Selain itu, letusan tahun 2010 yang menewaskan Mbah Maridjan dilaporkan memiliki tingkat letusan yang hampir sama. Mbah Maridjan harus menghadapi ketegangan yang meningkat di Merapi selama masa jabatannya sebagai juru kunci yang dimulai pada tahun 1982.
Saat letusan November 1994, misalnya, beberapa masyarakat di lereng gunung terkena dampak awan panas, atau wedhus gembel dalam bahasa lokal, dan 60 orang meninggal.
4 tahun kemudian, Juli 1998, letusan kembali terjadi, namun kali ini mengarah ke atas, sehingga tidak ada korban jiwa. Dua orang relawan terbakar uap panas di kawasan Kaliadem pada tahun 2006.
Terakhir, pada tahun 2010 terjadi bencana letusan yang memakan banyak korban jiwa dan menimbulkan kerusakan cukup parah.
Merawat Gunung Merapi Sepuh Hati
Saat ada tanda-tanda Merapi akan kembali meletus, Mbah Maridjan selalu enggan diminta mengungsi. Bahkan, keinginan Sultan Hamengkubuwono X itu ditolaknya sebanyak dua kali.
Penolakan pertama terjadi pada tahun 2006. Sultan Hamengkubuwono X berpesan agar masyarakat Kinahrejo bersiap untuk direlokasi ke lokasi yang aman. Sebaliknya, Mbah Maridjan tak menghiraukan dan mengungsi ke pelataran Srimanganti di lereng selatan Merapi.

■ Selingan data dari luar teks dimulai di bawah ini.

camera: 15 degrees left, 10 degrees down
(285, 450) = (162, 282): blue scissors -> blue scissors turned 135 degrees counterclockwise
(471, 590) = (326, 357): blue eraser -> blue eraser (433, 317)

Ia selamat pada saat itu, Mbah Maridjan tidak bermaksud menyinggung perasaan Sultan Hamengkubuwono X.

Mbah Maridjan kerap menyatakan, ia hanya mengikuti perintah Sultan HB IX, sedangkan Hamengkubuwono X pada saat itu menjabat sebagai Gubernur, menurutnya himbau-an tersebut sama halnya dengan perintah pejabat lainnya, bukan dari seorang raja.

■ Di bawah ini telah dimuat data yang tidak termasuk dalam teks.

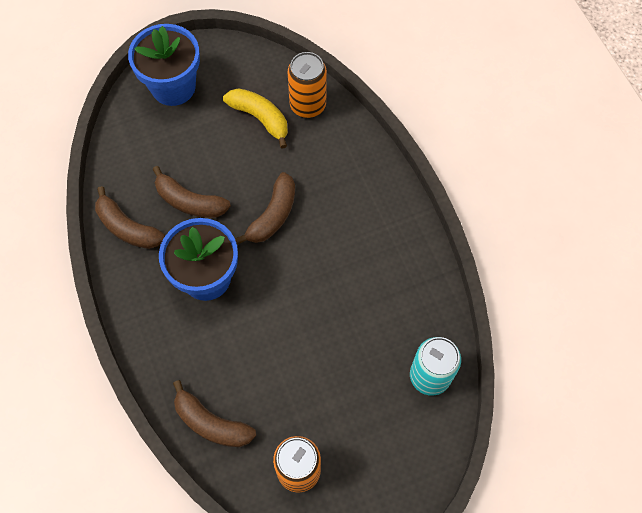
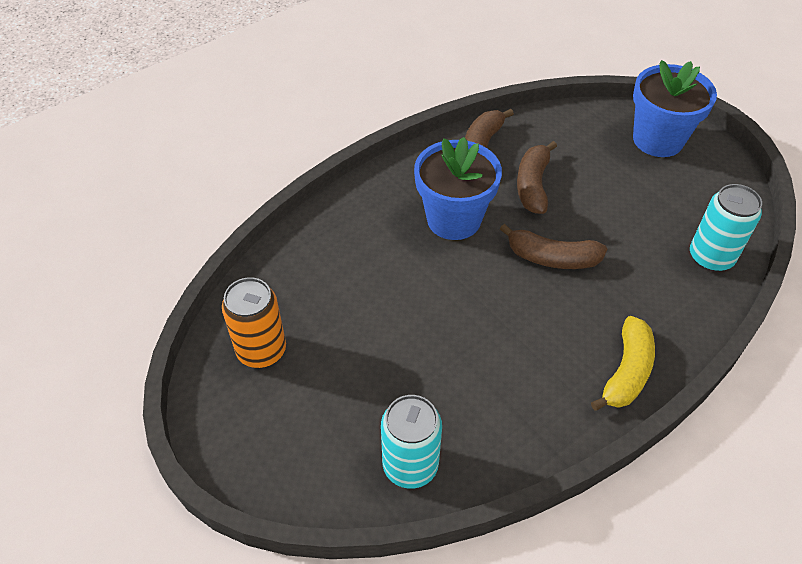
camera: 75 degrees right, 15 degrees down
(211, 423) = (297, 262): brown banana -> none
(260, 118) = (666, 218): yellow banana -> yellow banana (626, 372)
(307, 105) = (710, 257): orange can -> turquoise can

Mbah Maridjan mengesampingkan perintah Sultan Hamengkubuwono X ketika Merapi aktif pada 2010 lalu. Ia berpegang teguh, bahwa rasa tulus dan kasih sayangnya, akan mendapatkan balasan setimpal. Gunung yang ia jaga dengan segenap hati dan jiwa tidak akan menyebabkan hal-hal buruk padanya.
Fakta bahwa Kinahrejo selalu terhindar dari amarah setiap kali Merapi meletus, menjadi hal yang paling krusial untuk diingat Mbah Maridjan. Meski begitu, Mbah Maridjan tetap menyerahkan hidup dan matinya kepada Yang Maha Kuasa setiap kali dituntut berkorban sebagai juru kunci.

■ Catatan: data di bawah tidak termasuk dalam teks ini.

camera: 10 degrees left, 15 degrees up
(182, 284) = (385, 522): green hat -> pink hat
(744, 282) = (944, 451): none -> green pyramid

Berkorban dan Selalu Bertanggung Jawab
Mbah Maridjan pernah ditanya alasannya menolak dievakuasi. “Yah, betah tinggal di sini. Nanti kalau ada tamu di sini, mereka kesal kalau aku pergi,” candanya. Namun, sikap Merapi tahun 2010 di luar dugaan, berbeda dengan pola erupsi sebelum-sebelumnya.
Letusan lava dan awan panas yang tidak seaktif biasanya selalu membentuk kubah lava baru di sisi selatan dan berfungsi sebagai pelindung. Merapi kali ini memuntahkan lava dan awan panas ke segala arah, disertai letusan yang terus berlanjut.
Kebisingan tersebut terdengar sampai Yogyakarta dan Wonosobo, yang keduanya berjarak lebih dari 50 km. Hujan abu dirasakan sampai Cilacap, Tasikmalaya, Bandung, dan Bogor. Pada 26 Oktober 2010, Letusan Merapi mencapai puncaknya.
Mbah Maridjan tetap teguh pada pendirian, berdiam diri di rumahnya sampai ditemukan tewas dalam posisi sujud. Juru kunci Merapi ini tampaknya sudah siap menghadapi apa pun yang terjadi. Letusan Merapi tahun 2010 merupakan salah satu letusan yang paling besar.
Data Badan Nasional Penanggulangan Bencana (BNPB) menyebutkan 341 orang meninggal dunia, 368 orang memerlukan perawatan di rumah sakit, dan 61.154 orang mengungsi. Sedangkan kerugian materil sebesar Rp. 4,23 triliun dengan kerusakan bangunan sebanyak 3.307 unit.
Jika gajah mati meninggalkan gadingnya atau harimau mati meninggalkan belang, Mbah Maridjan meninggal meninggalkan Merapi, puncak gunung berapi yang masih lekat dengan pengabdiannya sampai nanti.
Itulah Kisah Mbah Maridjan sang juru kunci Gunung Merapi, sosok yang namanya masih dikenang sampai saat ini.